Winthrop’s Military Law and Precedents, 2d ed, 1920 Reprint, pages 941-981.






Dissenting Opinion

Quinn, Chief Judge

(dissenting):

In my opinion, there is no compelling or cogent reason to construe the phrase “time of war” as used in Article 2(10) of the Uniform Code differently from the construction we have accorded the same phrase in other Articles of the Code, such as Articles 43 and 85 (c). In fact, our disposition of the application for a Writ of Habeas Corpus in Latney v Ignatius, 17 USCMA 677 (1967), was predicated upon rejection of the petitioner’s contention that court-martial jurisdiction over civilians under Article 2(10) depended upon a specific declaration of war by Congress. In any event, if congressional participation is required to energize the phrase in regard to court-martial jurisdiction, sufficient congressional participation is present in connection with the Vietnam conflict to fulfill the requirement. United States v Anderson, 17 USCMA 588, 38 CMR 386 (1968); compare my dissent in United States v Ayers, 4 USCMA 220, 15 CMR 220 (1954).

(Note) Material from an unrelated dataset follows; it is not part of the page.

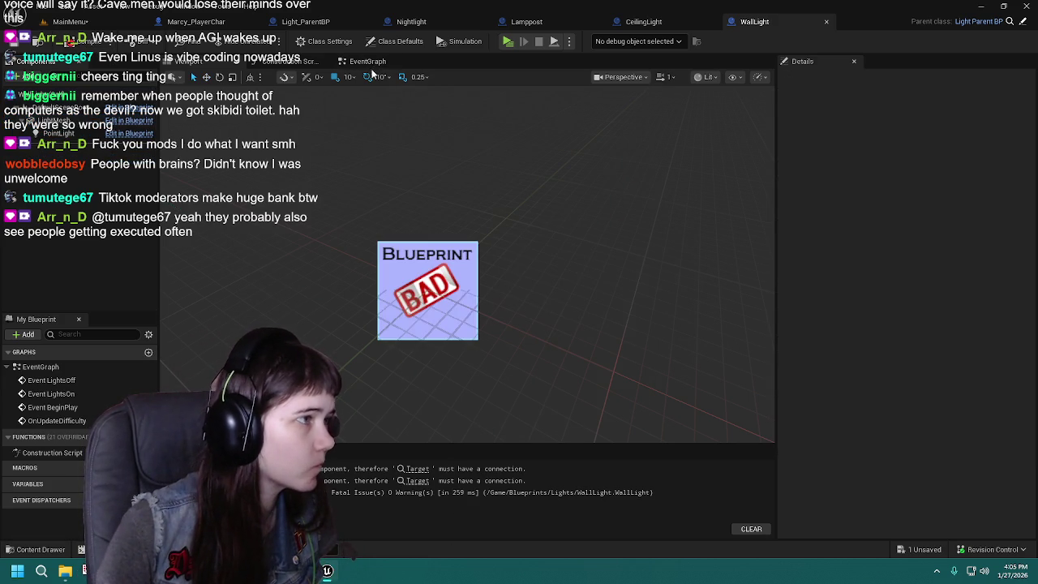
Step: Save everything, check the WallLight, Nightlight and Lamppost event graphs, then return to the MainMenu level
click(367, 60)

Although there is some language in the opinion of the United States Court of Appeals for the District of Columbia in Latney v Ignatius, 416 F2d 821 (CA DC Cir) (1969), which appears to argue against jurisdiction in a case such as this, I agree with the Court of Military Review below that the decision was predicated on the absence of facts to show a sufficient connection between the accused and the armed forces. The facts in this case establish the requisite connection. A Federal district court in Kansas has denied the accused habeas corpus relief. In my view, that decision was correct, and the facts in this case support court-martial jurisdiction under Article 2(10) of the Uniform Code.

I would affirm the decision of the Court of Military Review.